= TASK PROMPT =
Search the data for the word "left". Reproduce every line where it is found.
════
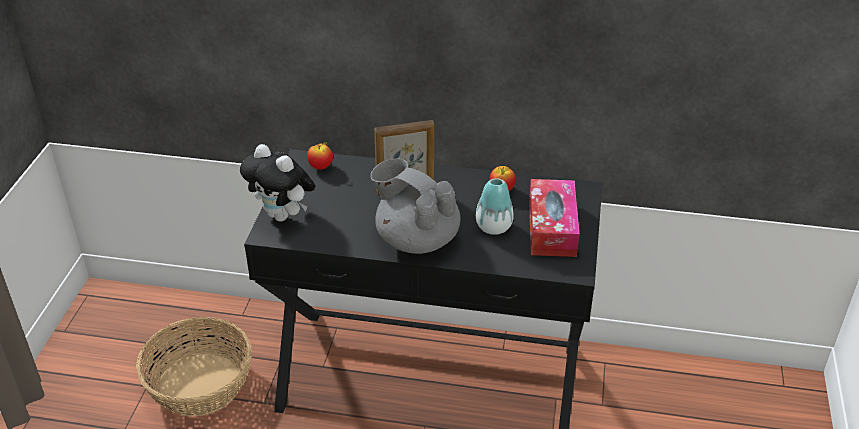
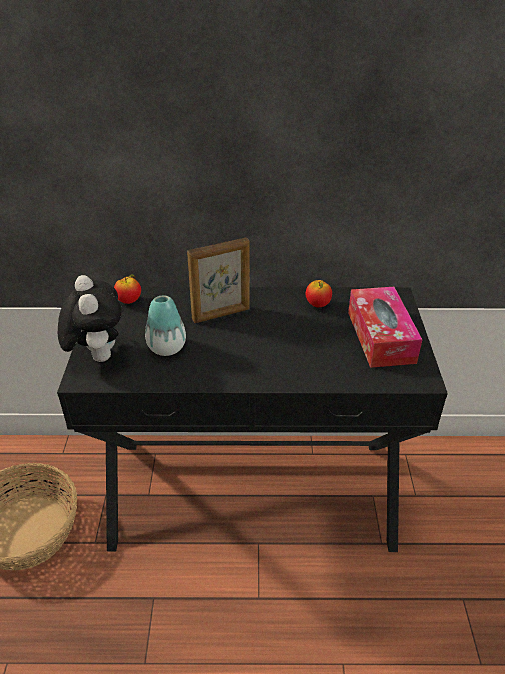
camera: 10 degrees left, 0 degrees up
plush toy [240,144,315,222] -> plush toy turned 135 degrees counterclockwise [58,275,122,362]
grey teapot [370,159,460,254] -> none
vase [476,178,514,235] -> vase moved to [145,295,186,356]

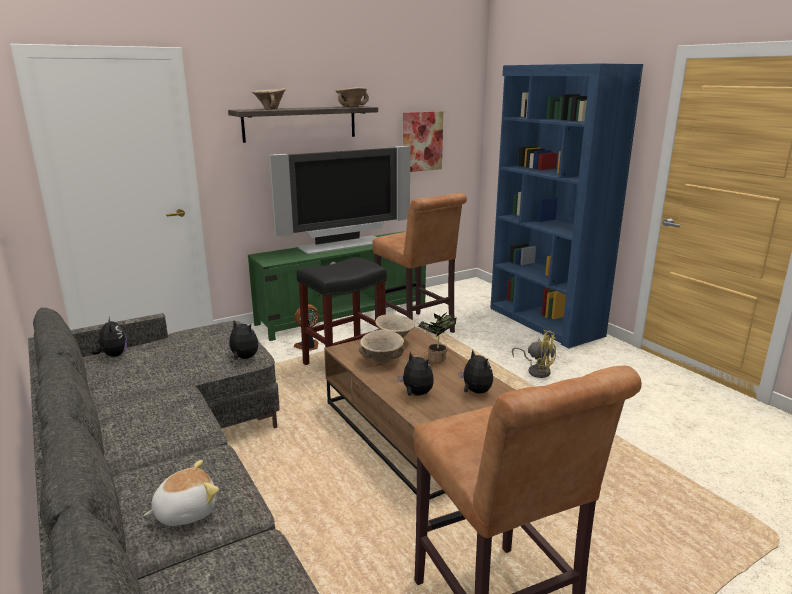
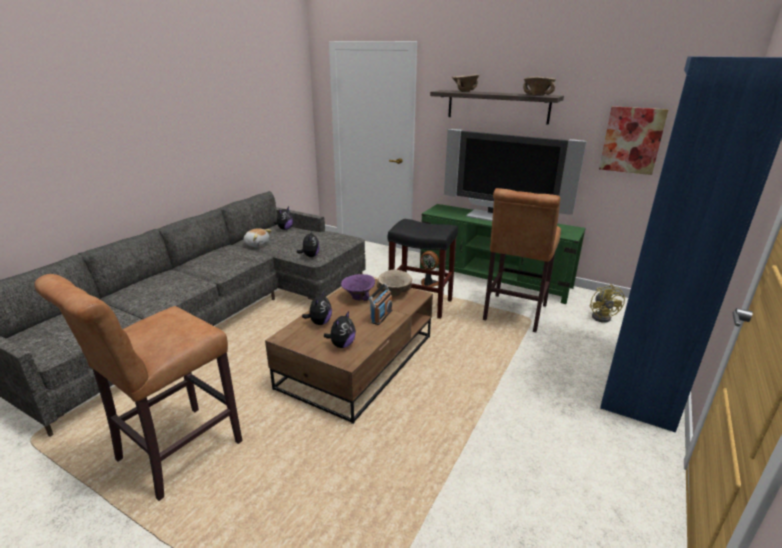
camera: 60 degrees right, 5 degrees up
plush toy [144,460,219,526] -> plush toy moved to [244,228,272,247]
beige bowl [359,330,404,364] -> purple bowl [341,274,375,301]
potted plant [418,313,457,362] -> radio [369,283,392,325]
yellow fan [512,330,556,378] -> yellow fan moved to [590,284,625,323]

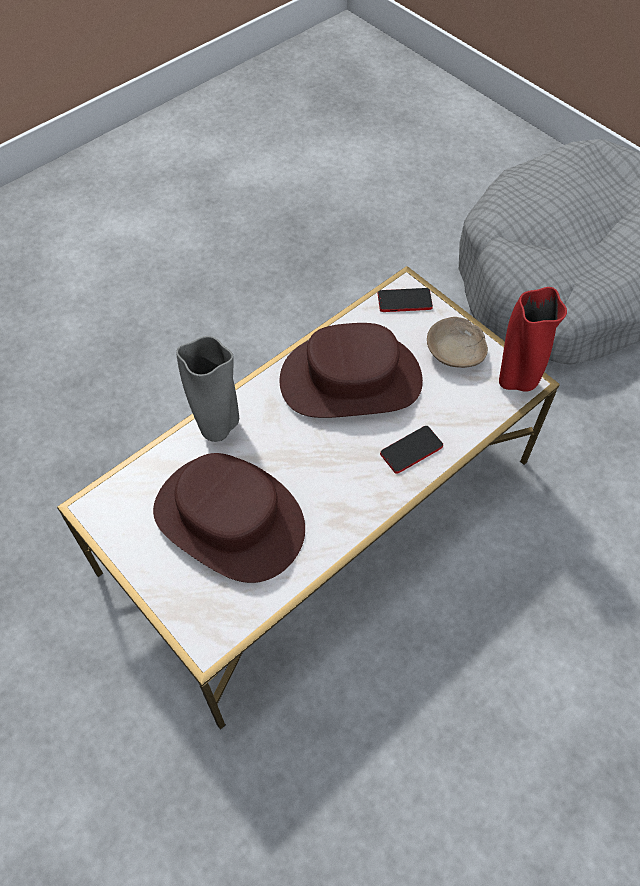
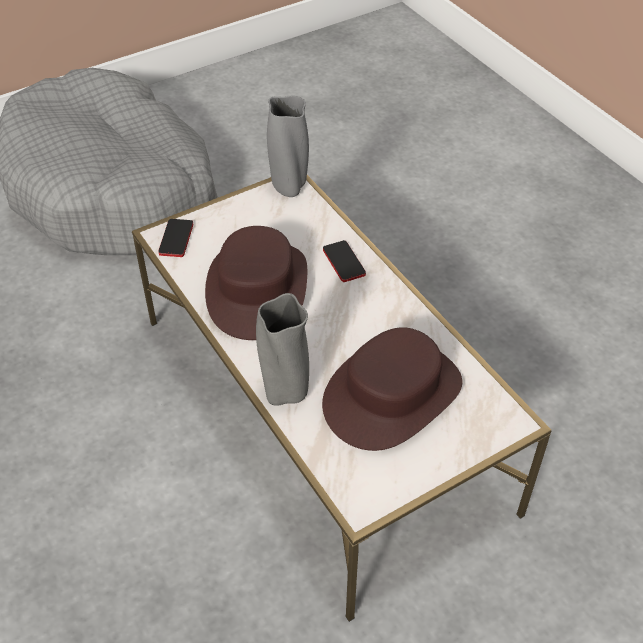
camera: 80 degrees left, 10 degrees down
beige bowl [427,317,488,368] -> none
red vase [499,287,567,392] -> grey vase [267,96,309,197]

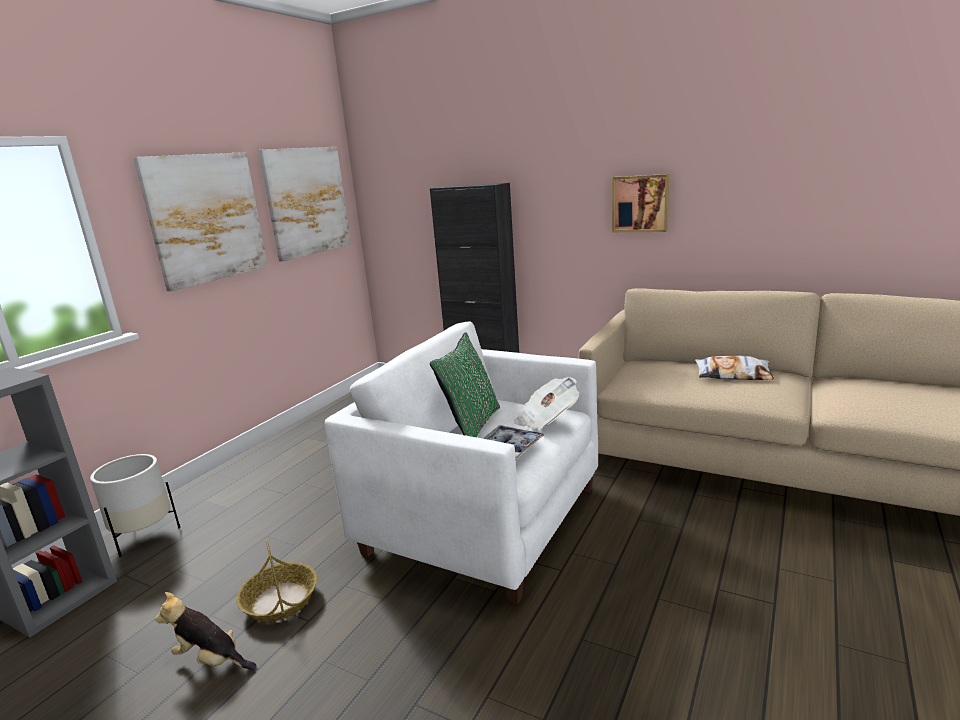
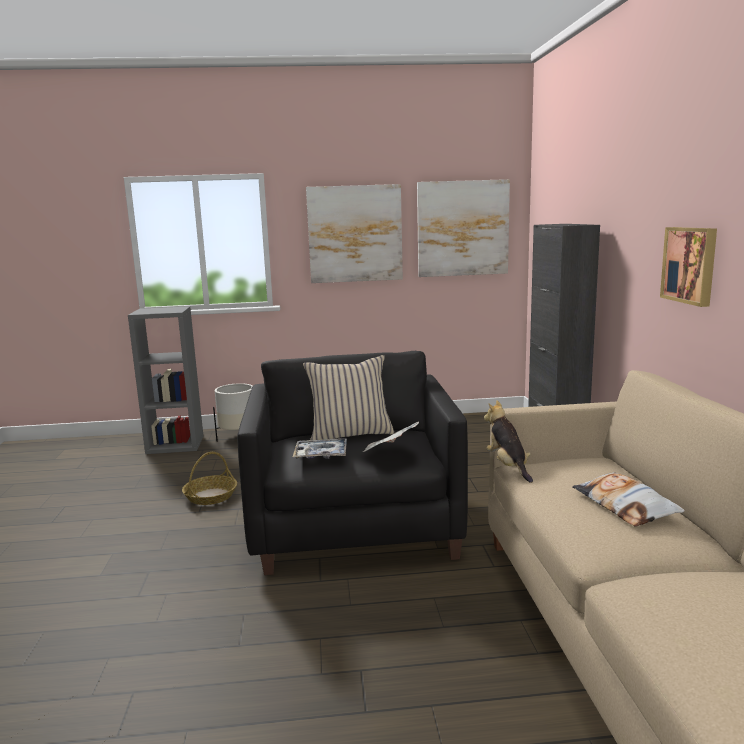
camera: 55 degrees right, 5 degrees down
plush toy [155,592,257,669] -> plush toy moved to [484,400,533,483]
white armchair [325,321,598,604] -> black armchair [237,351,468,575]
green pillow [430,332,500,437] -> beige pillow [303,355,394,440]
════
= WORKED SOLUTION =
camera: 10 degrees left, 0 degrees up
camera: 80 degrees left, 10 degrees down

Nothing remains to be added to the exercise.